PNC declares Q4 and annual results for 2025-26
May 26, 2026

Pritish Nandy Communications announced its Q4 and annual results after its board meeting on Tuesday May 26, 2026. Q4 results showed a total income of Rs 254.67 lakh compared to Rs 796 lakh in last year’sQ4.  The Company made a net loss (after tax) of Rs 208.15 lakh compared to a loss (after tax) of Rs 41.34 lakh in the previous Q4.

The year-end results showed a total income of Rs 3,830.99 lakh compared to Rs 3,424.99 lakh of last year. The Company made a net loss (after tax) of Rs 1,258.87 lakh as compared to a net loss (after tax) of Rs 97.14 lakh in the preceding year, which was mainly due to an exceptional item during the year.

Season 1 of the Company’s Netflix original series The Royals successfully premiered on May 9, 2025 globally. It remained in the global top 10 shows on Netflix as well as was #1 on India’s top 10 shows and was the first Indian series to trend in Netflix’s Global Top 10 Non-English TV Shows across 58 countries, marking a cultural moment for Indian content globally before being renewed for a second season.

Production of the second season of The Royals is currently under development and pre-production, scheduled to commence filming during the second quarter of this current financial year.

Also, Season 4 of the Company’s International Emmy-nominated Amazon Prime original series Four More Shots Please! successfully premiered on December 19,2025 globally. The much loved fourth season drew in past fans and new audience in equal measures from around the world, growing its fandom exponentially, with viewers celebrating its consistent success in championing unapologetic contemporary Indian women, female friendships and the city of Mumbai since its debut in 2019.

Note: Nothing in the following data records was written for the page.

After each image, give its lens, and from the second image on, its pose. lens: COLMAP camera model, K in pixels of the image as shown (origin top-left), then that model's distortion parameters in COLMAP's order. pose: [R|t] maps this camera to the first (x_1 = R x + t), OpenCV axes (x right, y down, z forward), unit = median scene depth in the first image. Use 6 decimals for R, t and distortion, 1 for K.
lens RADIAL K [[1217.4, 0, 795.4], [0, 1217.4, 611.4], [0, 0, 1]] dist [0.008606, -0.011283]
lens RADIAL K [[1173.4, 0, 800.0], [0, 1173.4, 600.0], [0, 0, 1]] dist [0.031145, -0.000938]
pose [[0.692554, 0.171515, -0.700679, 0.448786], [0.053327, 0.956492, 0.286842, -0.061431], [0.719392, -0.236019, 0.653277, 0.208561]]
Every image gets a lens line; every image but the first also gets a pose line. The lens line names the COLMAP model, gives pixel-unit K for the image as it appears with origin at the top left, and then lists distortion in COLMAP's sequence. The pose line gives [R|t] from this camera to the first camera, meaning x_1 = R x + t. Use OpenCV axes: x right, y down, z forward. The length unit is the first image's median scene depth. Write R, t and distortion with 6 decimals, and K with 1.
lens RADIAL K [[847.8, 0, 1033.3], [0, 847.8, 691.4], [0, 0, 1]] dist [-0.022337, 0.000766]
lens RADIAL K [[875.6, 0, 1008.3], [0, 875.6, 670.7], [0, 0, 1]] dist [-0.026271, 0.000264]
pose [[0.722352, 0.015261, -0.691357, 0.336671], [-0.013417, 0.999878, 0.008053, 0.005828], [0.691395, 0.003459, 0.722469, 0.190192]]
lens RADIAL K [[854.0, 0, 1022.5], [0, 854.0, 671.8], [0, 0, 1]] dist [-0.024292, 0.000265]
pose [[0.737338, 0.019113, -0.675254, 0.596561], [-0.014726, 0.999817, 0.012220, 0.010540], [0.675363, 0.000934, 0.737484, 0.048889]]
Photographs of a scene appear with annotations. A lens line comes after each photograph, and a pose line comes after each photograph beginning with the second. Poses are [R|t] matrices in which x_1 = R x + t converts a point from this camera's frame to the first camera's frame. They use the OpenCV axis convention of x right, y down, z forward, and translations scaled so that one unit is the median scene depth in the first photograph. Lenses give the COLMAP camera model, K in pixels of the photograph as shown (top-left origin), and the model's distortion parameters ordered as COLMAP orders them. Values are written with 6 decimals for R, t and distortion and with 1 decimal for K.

During the year, the Company entered into a licensing agreement with Shemaroo Entertainment Limited for the global broadcasting and streaming rights of 18 titles from its content library for 11 years. As a consequence of the said licensing agreement, the Management reassessed the carrying value of its content library, taking into account the expected future revenues from relevant titles as well as other titles forming part of the content library, and an external valuation report obtained. Based on such reassessment and in accordance with the Company’s accounting policy, the cost of the content of Rs 1,756.09 lakh has been written down. The resultant impact has been disclosed as an exceptional item in the financial results. The aforesaid exceptional item does not have any impact on the cash flows of the Company, and it does not have or make any continuing impact on the Company’s regular operations going forward.

 

The Company, during 2016, received an arbitration award in its favour against White Feather Films. Subsequently, the matter was amicably settled to bring finality to the prolonged litigation, and the Company entered into consent terms with White Feather Films, which were filed before the Hon’ble Bombay High Court. The Hon’ble Court accepted said consent terms and, vide its order dated April 21,2026, permitted White Feather Films to sell one of its properties for payment of the settlement amount of Rs 255 lakh to the Company. Pursuant to the said order, the Company received Rs 255 lakh, and the balance amount of Rs 62.54 lakh has been written off.

Work on new series and films continues in development and it is the Company’s endeavour to take at least two more productions on the floors, later this financial year.